Global AR glasses shipments reached 553,000 units in 2024, a year-on-year increase of 7.8%. Among these, China shipped 286,000 units in 2024. The Chinese AR glasses market experienced a peak in development in 2024, with more brands and new products entering the market. AR glasses have also shown significant improvements in portability, lightweight design, functionality, and technology, better meeting consumer demands. It is projected that shipments could exceed 2.95 million units by 2028. 

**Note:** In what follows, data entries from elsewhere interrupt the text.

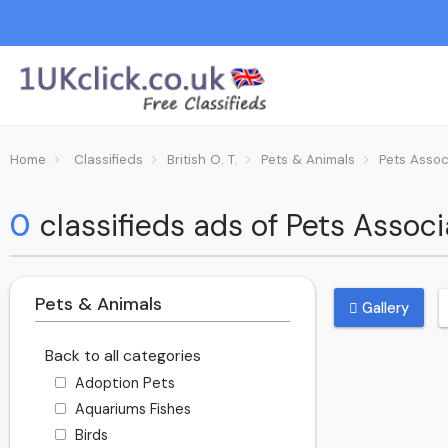
Home
Classifieds
British O. T.
Pets & Animals
Pets Assoc
0
classifieds ads of Pets Associa
Pets & Animals
Gallery
Back to all categories
Adoption Pets
Aquariums Fishes
Birds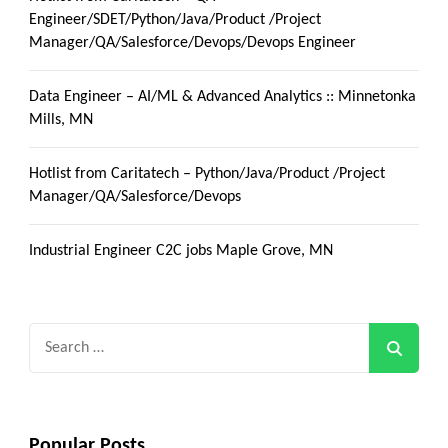
Engineer/SDET/Python/Java/Product /Project
Manager/QA/Salesforce/Devops/Devops Engineer
Data Engineer – AI/ML & Advanced Analytics :: Minnetonka
Mills, MN
Hotlist from Caritatech – Python/Java/Product /Project
Manager/QA/Salesforce/Devops
Industrial Engineer C2C jobs Maple Grove, MN
Search
for:
Popular Posts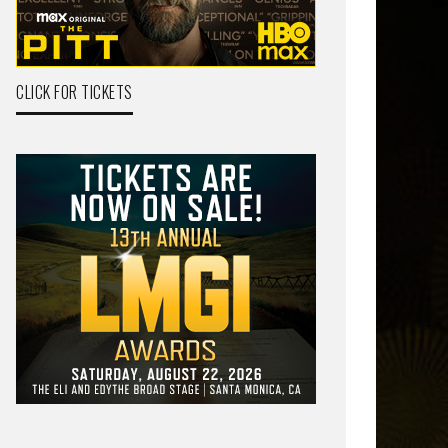
CLICK FOR TICKETS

The high refractive index of SiC allows the grating period to be designed very small. A small grating period increases the diffraction angle of ambient light, which, when it exceeds the observable range of the human eye, resolves the rainbow pattern phenomenon caused by light splitting. The rainbow pattern refers to the dispersion phenomenon where white light turns into rainbow-colored light after passing through the AR waveguide, essentially caused by the difference in diffraction angles of the grating for light of different wavelengths (colors). The high refractive index of SiC material can compress the effective wavelength of light within the material, thereby reducing the grating period. As the grating period decreases, the difference in dispersion angles for different colors of light at a fixed incident angle decreases, reducing color separation. From a process feasibility perspective, the hardness and chemical stability of silicon carbide support nanoimprint and electron-beam lithography processes, enabling high-precision processing of submicron grating periods in engineering, thus resolving the rainbow pattern phenomenon. Experimental Data: Compared to a glass substrate (grating period = 500nm), a diffraction waveguide using a silicon carbide substrate (grating period = 300nm) reduces the difference in dispersion angles by about 40% in the visible light spectrum (400-700nm), and the subjective perception intensity of the rainbow pattern decreases by over 60%. 

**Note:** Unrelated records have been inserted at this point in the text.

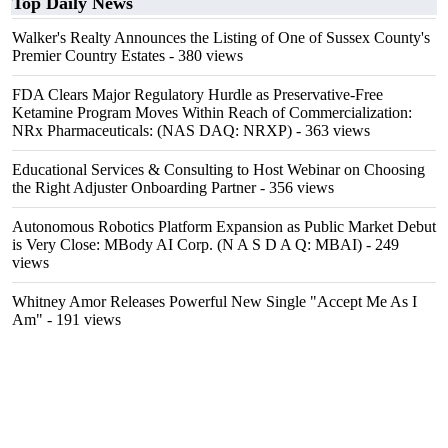
Top Daily News
Walker's Realty Announces the Listing of One of Sussex County's
Premier Country Estates
- 380 views
FDA Clears Major Regulatory Hurdle as Preservative-Free
Ketamine Program Moves Within Reach of Commercialization:
NRx Pharmaceuticals: (NAS DAQ: NRXP)
- 363 views
Educational Services & Consulting to Host Webinar on Choosing
the Right Adjuster Onboarding Partner
- 356 views
Autonomous Robotics Platform Expansion as Public Market Debut
is Very Close: MBody AI Corp. (N A S D A Q: MBAI)
- 249
views
Whitney Amor Releases Powerful New Single "Accept Me As I
Am"
- 191 views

Silicon Carbide Material: High Thermal Conductivity Ensures Performance Stability and Enables Lightweight Design for AR Glasses 

The thermal conductivity of silicon carbide (about 490 W/m·K) is far higher than that of traditional optical materials such as glass (about 1 W/m·K) and resin. This allows it to quickly conduct heat generated by the optical engine module and computing unit, preventing performance degradation or device damage caused by localized overheating. For example, traditional AR glasses often trigger overheating protection mechanisms due to heat from the optical engine, leading to reduced brightness and refresh rates. In contrast, silicon carbide waveguide sheets significantly reduce the risk of heat accumulation through the material's own high-efficiency thermal conduction, thereby supporting high-brightness displays (such as a peak brightness of 5000 nits) and long-term stable operation. 

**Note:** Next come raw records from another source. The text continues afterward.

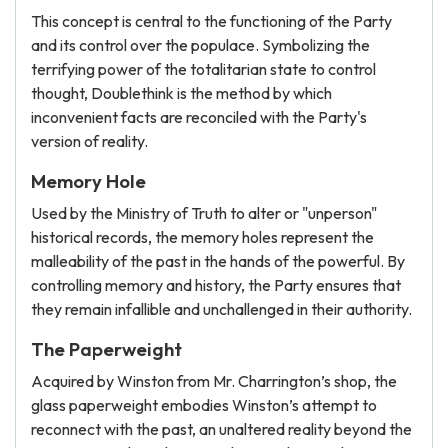
This concept is central to the functioning of the Party
and its control over the populace. Symbolizing the
terrifying power of the totalitarian state to control
thought, Doublethink is the method by which
inconvenient facts are reconciled with the Party's
version of reality.
Memory Hole
Used by the Ministry of Truth to alter or "unperson"
historical records, the memory holes represent the
malleability of the past in the hands of the powerful. By
controlling memory and history, the Party ensures that
they remain infallible and unchallenged in their authority.
The Paperweight
Acquired by Winston from Mr. Charrington’s shop, the
glass paperweight embodies Winston’s attempt to
reconnect with the past, an unaltered reality beyond the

The high thermal conductivity of silicon carbide material simplifies the thermal design of AR glasses, enabling lightweight designs. Traditional AR glasses rely on heat dissipation modules in the temples or active cooling systems, increasing device weight and complexity. The high thermal conductivity of silicon carbide allows the heat dissipation function to be integrated into the optical waveguide sheet itself, meeting requirements through passive heat dissipation. Additionally, excellent heat dissipation performance provides redundancy for enhancing the integration of AR glasses and configuring more sensors.